Brinks Behörde stellte derweil einen Leitfaden für Unternehmen online: Einem aktuellen Urteil des Europäischen Gerichtshofs (EuGH) zum Privacy-Shield-Abkommen zwischen der EU und den USA zufolge dürften europäische Unternehmen nämlich Anbieter wie Microsoft streng genommen gar nicht mehr nutzen, heißt es dazu.
Gegenwind kommt sogar vom Koalitionspartner. Der Bildungsfachmann der Grünen, Alexander Salomon, hatte Eisenmann zum EuGH-Urteil Anfang August einen Brief geschrieben. Vergangene Woche twitterte er über ihre Antwort: "Das @KM_BW muss in Sachen Microsoft Office 365 zugeben, dass es eigentlich nichts weiß (über Datenabflüsse und Co.) – daher benötigt man nun eine Pilotphase. Und das bei einer angeblich einsatzbereiten und datenschutzkonformen Software. Unfassbar".
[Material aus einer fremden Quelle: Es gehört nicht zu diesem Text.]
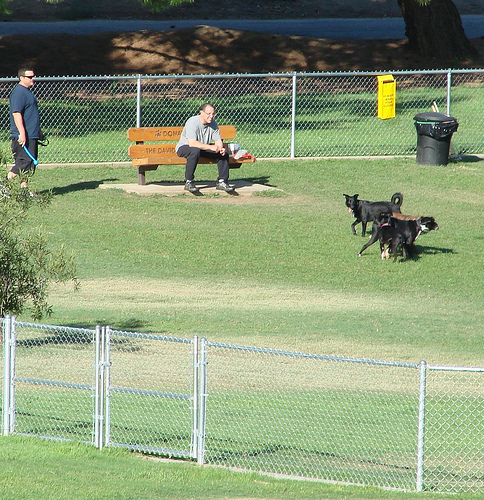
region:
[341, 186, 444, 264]
dogs playing in field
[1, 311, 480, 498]
chain-link fence in foreground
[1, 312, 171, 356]
shadow of tree on grass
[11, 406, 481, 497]
shadow of fence on grass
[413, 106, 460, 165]
black trash can in front of back fence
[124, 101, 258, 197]
man sitting on wooden bench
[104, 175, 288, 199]
dirt patch under wooden bench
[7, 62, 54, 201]
standing man in black sunglasses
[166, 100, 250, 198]
sitting man's elbow on lap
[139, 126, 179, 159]
engraved letters on wooden bench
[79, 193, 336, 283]
patch of green grass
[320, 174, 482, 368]
dogs playing together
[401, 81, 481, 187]
a black trash can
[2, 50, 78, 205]
a man wearing sunglasses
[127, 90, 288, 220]
man sitting on a bench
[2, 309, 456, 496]
chain link fence and gate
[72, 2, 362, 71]
shadows being cast on ground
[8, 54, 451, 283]
owners watching their dogs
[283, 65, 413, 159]
yellow container hanging on fence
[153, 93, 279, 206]
man wearing black pants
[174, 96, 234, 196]
Man wearing a gray shirt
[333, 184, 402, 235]
Black dog on the grass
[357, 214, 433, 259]
Black dog on the grass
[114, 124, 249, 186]
Wood bench under the man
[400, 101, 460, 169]
Trash can near the gate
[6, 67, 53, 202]
Man wearing a blue shirt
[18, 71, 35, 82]
Sunglasses on man's face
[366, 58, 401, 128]
Yellow bin on the gate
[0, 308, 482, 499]
Metal fence on the grass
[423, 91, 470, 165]
Broom on side of dustpan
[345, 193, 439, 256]
dogs standing next to each other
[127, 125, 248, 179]
a wooden bench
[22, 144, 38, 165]
a blue ball tosser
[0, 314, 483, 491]
metal chain link fence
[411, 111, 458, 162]
black plastic trash can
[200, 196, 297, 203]
patch of dirt in the grass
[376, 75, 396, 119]
yellow box on the fence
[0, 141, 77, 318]
green leaves on a tree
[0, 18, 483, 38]
a concrete sidewalk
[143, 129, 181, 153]
engravings on the bench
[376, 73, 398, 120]
yellow dog-scoop bag dispenser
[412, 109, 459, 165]
black plastic trash bin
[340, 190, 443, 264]
a pack of four black-fur dogs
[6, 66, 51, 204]
man in blue shirt holding blue stick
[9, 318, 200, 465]
chain-link gate with lock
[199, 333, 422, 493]
section of chain-link fence adjacent to gate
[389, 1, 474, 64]
large tree trunk in background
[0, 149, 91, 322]
branches of a smaller tree within the fence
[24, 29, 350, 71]
mound of dirt behind fence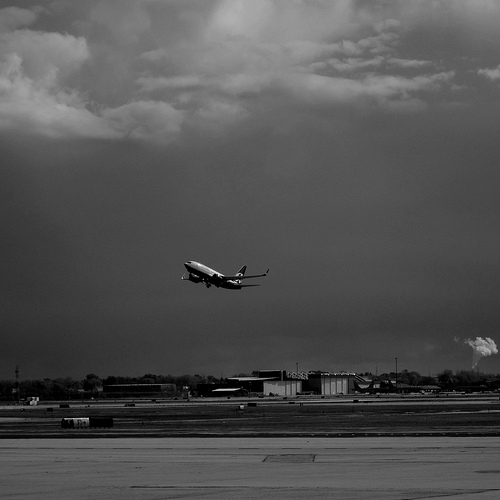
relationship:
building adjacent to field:
[307, 370, 356, 396] [130, 346, 415, 486]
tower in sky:
[4, 360, 29, 387] [155, 107, 327, 242]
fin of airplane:
[236, 256, 250, 279] [154, 229, 312, 333]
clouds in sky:
[0, 3, 499, 146] [0, 0, 500, 385]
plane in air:
[179, 259, 271, 292] [145, 167, 330, 254]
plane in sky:
[179, 244, 286, 309] [0, 0, 500, 385]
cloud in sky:
[0, 18, 93, 94] [0, 0, 500, 385]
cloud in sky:
[136, 3, 461, 118] [0, 0, 500, 385]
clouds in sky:
[472, 66, 500, 87] [0, 0, 500, 385]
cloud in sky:
[0, 1, 42, 30] [0, 0, 500, 385]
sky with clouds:
[0, 0, 500, 385] [161, 0, 441, 136]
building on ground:
[307, 370, 356, 396] [51, 362, 496, 489]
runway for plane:
[4, 420, 494, 484] [180, 257, 264, 291]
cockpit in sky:
[182, 257, 192, 264] [104, 128, 473, 235]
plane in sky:
[179, 259, 271, 292] [0, 0, 500, 385]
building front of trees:
[307, 370, 356, 396] [7, 369, 252, 394]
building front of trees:
[203, 382, 247, 398] [7, 369, 252, 394]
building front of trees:
[307, 370, 356, 396] [360, 367, 497, 392]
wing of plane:
[215, 268, 275, 280] [183, 258, 264, 293]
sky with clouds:
[206, 36, 435, 153] [18, 24, 478, 333]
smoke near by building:
[457, 333, 496, 362] [238, 331, 469, 446]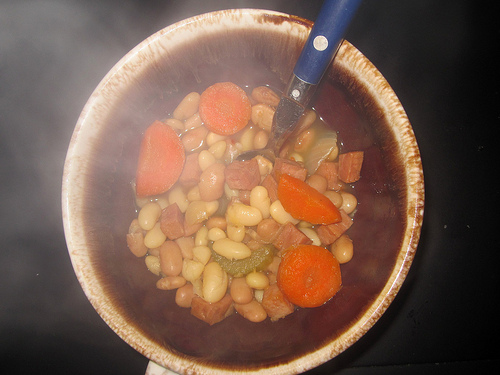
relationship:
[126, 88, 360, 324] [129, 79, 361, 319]
beans and carrot stew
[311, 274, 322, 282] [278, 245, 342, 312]
piece of caroot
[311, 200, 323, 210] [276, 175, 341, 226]
piece of caroot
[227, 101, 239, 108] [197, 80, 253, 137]
piece of caroot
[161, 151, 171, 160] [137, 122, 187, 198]
piece of caroot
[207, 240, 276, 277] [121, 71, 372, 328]
green vegetable in soup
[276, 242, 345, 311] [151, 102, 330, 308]
carrot in soup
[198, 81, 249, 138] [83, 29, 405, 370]
carrot in soup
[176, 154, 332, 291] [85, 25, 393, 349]
vegetable in soup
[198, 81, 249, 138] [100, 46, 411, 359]
carrot in soup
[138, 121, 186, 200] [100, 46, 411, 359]
carrot in soup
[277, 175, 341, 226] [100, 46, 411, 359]
carrot in soup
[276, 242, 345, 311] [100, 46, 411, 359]
carrot in soup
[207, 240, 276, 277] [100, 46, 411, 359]
green vegetable in soup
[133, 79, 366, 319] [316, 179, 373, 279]
vegetable in soup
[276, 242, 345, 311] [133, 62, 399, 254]
carrot in soup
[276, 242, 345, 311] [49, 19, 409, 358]
carrot in soup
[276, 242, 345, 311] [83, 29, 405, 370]
carrot in soup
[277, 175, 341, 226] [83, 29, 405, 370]
carrot in soup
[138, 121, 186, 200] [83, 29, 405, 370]
carrot in soup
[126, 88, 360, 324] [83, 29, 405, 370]
beans in soup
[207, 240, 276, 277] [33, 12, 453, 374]
green vegetable in soup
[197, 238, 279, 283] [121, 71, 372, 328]
green vegetable in soup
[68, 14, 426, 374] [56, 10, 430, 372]
soup in bowl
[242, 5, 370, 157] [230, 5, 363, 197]
handle on spoon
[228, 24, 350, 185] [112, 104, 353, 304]
spoon in soup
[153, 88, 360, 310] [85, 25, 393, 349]
beans in soup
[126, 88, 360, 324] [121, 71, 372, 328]
beans in soup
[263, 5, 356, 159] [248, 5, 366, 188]
handle of spoon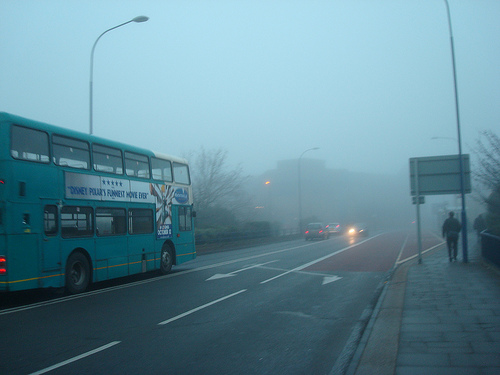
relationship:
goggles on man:
[447, 209, 454, 215] [440, 211, 463, 261]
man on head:
[440, 211, 463, 261] [446, 210, 455, 218]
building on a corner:
[191, 162, 413, 245] [246, 164, 419, 236]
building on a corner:
[269, 160, 403, 231] [327, 182, 360, 208]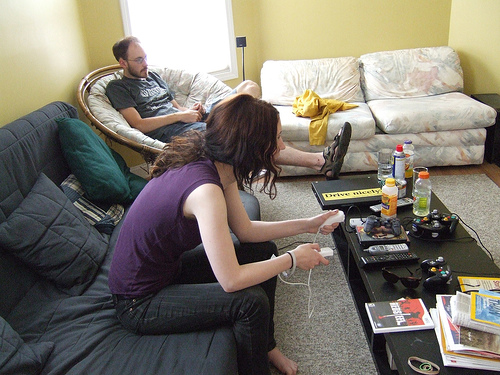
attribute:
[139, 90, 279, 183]
hair — brown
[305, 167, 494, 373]
table — black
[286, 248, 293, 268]
black band — white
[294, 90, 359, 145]
shirt — yellow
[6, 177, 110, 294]
throw pillow — multiple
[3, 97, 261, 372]
couch — blue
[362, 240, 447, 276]
remote control — black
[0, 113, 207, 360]
couch — gray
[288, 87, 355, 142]
clothing — yellow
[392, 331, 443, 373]
bands — rubber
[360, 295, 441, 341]
case — red, black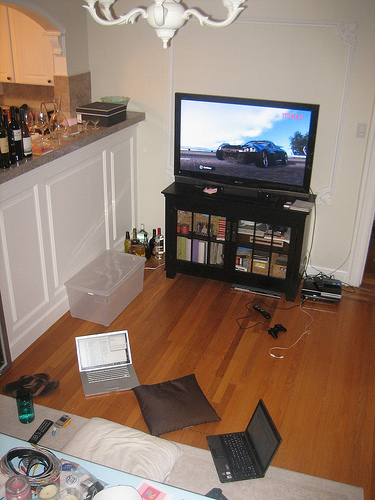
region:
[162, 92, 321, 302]
flat screen television on a television cabinet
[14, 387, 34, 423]
a partially filled green water bottle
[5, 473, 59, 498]
white candle beside a pink candle with a lid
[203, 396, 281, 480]
black laptop computer that is on the floor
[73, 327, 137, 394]
a white laptop computer on the floor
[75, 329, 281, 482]
dark brown throw pillow on the floor between laptops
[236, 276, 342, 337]
game player with an attached game controller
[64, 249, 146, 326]
a large empty clear plastic lidded bin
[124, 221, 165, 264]
liquor bottles on the ground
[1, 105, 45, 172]
bottles and wine glasses on a counter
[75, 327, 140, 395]
A silver laptop computer on the floor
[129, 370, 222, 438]
A square dark brown pillow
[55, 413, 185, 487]
A white pillow on the rug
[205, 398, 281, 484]
A black laptop computer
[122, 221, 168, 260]
Bottles sitting in the corner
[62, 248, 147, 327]
A large plastic bin on the floor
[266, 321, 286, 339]
A black video game controller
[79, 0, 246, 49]
A white chandelier in the ceiling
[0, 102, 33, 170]
Bottles of wine on the counter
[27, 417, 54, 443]
A black remote control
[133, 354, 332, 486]
this is a laptop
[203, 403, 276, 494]
the laptop is black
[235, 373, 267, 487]
this is a screen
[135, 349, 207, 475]
this is a pillow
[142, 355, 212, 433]
the pillow is brown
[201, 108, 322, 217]
this is a television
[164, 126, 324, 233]
the tv is on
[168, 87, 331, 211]
large flat screen TV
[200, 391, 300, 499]
black laptop sittingon floor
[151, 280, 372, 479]
medium brown hard wood flooring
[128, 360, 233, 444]
brown pillow on floor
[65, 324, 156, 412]
sivler laptop sitting on floor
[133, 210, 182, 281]
liquor bottles sitting in corner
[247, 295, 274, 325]
black remote control sitting on floor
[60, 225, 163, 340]
clear plastic storage bin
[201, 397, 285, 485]
a black laptop on the floor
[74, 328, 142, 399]
silver laptop on a wooden floor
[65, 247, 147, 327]
a clear storage box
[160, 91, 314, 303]
TV on a TV stand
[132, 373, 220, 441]
a brown pillow with on a wooden floor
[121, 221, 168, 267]
alcohol bottles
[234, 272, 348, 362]
gaming machine and controllers on a wooden floor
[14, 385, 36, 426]
green remote controller on a carpet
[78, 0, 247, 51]
white lighting fixture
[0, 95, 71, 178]
bottles and glasses on a granite counter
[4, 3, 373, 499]
Living room area with partial view of kitchen shown.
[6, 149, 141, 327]
White, etched counter, separating rooms, near plastic box.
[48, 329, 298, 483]
Polished wood and carpeting, showing 2 open laptops and cushion.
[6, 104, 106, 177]
Bottles and wine glasses on marble, countertop.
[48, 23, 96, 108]
Decorative wall column.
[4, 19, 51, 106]
White cabinetry, giving evidence of low light and kitchen area.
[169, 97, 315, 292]
Neatly housed items in entertainment area, below television, showing car.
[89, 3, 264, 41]
White chandelier, on ceiling.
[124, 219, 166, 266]
Long-necked bottles in corner of room.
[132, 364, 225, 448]
pillow is on the floor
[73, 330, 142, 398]
laptop is color grey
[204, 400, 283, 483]
laptop is color black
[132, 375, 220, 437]
pillow is color brown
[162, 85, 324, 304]
tv is on the tv stand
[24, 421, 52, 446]
remote is on the carpet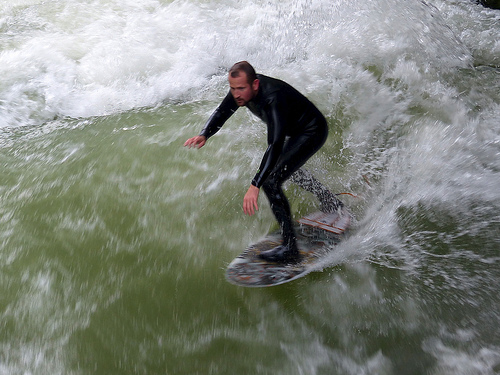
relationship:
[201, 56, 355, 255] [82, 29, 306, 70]
man surfing wave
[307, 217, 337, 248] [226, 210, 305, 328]
patterned a surfboard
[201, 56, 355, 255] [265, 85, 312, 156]
man in a shiny wetsuit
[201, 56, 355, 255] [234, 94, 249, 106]
man with a goatee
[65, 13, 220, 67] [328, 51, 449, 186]
white form from wave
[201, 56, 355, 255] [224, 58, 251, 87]
man with short hair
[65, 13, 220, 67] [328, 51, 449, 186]
crashing a wave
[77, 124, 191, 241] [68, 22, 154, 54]
green clear water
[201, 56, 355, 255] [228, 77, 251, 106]
man with a concentrating face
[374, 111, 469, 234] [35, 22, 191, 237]
splashing water in ocean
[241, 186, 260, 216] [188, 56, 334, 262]
hand of man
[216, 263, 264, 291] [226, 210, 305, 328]
tip of surfboard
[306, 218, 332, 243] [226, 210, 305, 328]
logo on surfboard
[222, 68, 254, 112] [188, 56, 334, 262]
facial expression of man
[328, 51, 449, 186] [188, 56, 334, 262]
waves ridden by man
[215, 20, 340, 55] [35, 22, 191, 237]
waves of ocean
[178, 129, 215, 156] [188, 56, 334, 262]
right hand of man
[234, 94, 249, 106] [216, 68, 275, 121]
beard on surfers face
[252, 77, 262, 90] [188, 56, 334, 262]
left ear of man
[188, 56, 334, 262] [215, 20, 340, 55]
man riding waves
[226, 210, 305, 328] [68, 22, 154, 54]
surfboard on water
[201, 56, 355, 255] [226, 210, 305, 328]
man on surfboard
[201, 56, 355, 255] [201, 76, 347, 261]
man wearing shiny wetsuit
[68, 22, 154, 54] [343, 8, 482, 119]
water not calm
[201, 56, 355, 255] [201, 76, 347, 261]
man in a shiny wetsuit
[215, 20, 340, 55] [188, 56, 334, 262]
waves behind man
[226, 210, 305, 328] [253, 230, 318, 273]
surfboard with a cool design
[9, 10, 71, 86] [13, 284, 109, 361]
appears to be lake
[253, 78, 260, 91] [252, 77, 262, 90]
left ear wet ear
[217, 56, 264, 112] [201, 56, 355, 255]
head of a person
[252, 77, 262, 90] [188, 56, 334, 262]
left ear of a man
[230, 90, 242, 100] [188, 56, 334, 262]
nose of a man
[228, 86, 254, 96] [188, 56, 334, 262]
eye of a man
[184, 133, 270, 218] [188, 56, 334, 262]
hand of a man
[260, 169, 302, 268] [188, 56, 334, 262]
leg of a man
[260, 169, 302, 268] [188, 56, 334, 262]
leg of man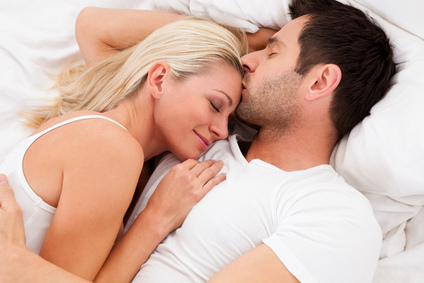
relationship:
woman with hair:
[1, 16, 247, 282] [16, 13, 246, 133]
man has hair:
[1, 1, 400, 283] [284, 0, 400, 149]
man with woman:
[1, 1, 400, 283] [1, 16, 247, 282]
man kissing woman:
[1, 1, 400, 283] [1, 16, 247, 282]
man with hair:
[1, 1, 400, 283] [284, 0, 400, 149]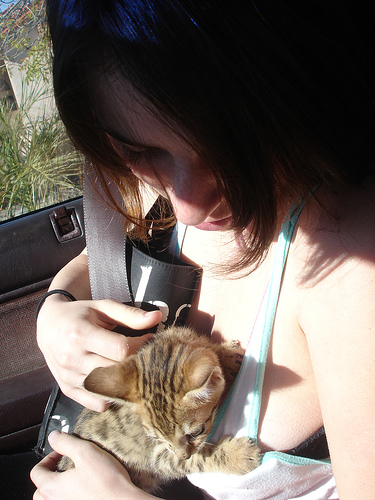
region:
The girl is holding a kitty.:
[75, 175, 286, 460]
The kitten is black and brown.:
[115, 338, 214, 477]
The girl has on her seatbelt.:
[50, 167, 348, 364]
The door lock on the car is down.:
[30, 207, 86, 254]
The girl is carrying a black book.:
[109, 244, 211, 337]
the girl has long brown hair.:
[147, 43, 329, 199]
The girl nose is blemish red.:
[165, 183, 221, 238]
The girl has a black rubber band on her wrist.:
[24, 291, 88, 321]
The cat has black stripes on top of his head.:
[145, 354, 184, 429]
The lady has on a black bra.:
[278, 430, 324, 461]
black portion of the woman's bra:
[293, 430, 340, 472]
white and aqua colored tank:
[239, 312, 277, 378]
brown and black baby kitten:
[19, 308, 274, 479]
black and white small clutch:
[100, 241, 210, 341]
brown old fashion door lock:
[46, 193, 90, 252]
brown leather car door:
[5, 208, 45, 431]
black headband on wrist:
[49, 287, 79, 322]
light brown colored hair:
[71, 16, 340, 189]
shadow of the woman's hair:
[308, 227, 343, 301]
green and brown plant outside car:
[7, 102, 53, 205]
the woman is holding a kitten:
[5, 0, 366, 380]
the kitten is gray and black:
[55, 324, 291, 486]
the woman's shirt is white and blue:
[188, 225, 358, 498]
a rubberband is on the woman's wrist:
[10, 265, 118, 363]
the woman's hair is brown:
[44, 2, 360, 247]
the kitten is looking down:
[81, 335, 293, 498]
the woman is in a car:
[1, 0, 371, 493]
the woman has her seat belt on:
[18, 144, 151, 454]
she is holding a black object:
[10, 227, 188, 499]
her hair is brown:
[45, 2, 353, 207]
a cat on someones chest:
[2, 245, 269, 498]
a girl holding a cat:
[6, 2, 327, 490]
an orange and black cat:
[33, 311, 289, 494]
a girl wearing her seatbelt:
[20, 107, 364, 487]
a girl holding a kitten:
[19, 12, 321, 498]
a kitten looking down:
[31, 287, 269, 498]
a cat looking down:
[54, 296, 245, 499]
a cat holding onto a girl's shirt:
[10, 256, 305, 487]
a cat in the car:
[14, 249, 330, 498]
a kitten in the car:
[32, 262, 279, 498]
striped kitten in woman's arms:
[33, 317, 266, 498]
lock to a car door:
[42, 200, 82, 243]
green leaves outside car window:
[3, 105, 61, 207]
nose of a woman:
[160, 177, 214, 232]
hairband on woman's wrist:
[24, 281, 85, 312]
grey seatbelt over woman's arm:
[73, 186, 140, 302]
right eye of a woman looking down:
[92, 124, 169, 175]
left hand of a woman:
[26, 427, 129, 499]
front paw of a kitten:
[217, 430, 266, 478]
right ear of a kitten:
[77, 355, 145, 406]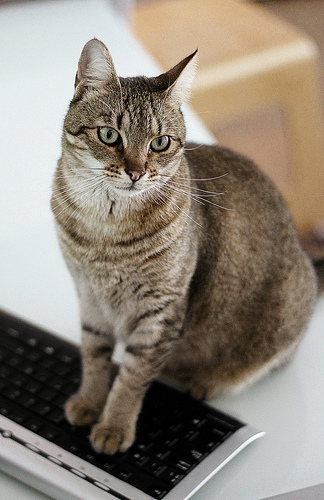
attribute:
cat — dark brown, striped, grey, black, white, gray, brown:
[45, 39, 311, 461]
Der Bildungsexperte der Liberalen, Timm Kern, beklagt eine Scheuklappenhaltung bei Eisenmann. Alternativen nennt sie nämlich trotz Nachfrage nicht. Es könne nicht ausgeschlossen werden, folgert Kern, "dass Alternativprodukte nicht ernsthaft in Erwägung gezogen wurden".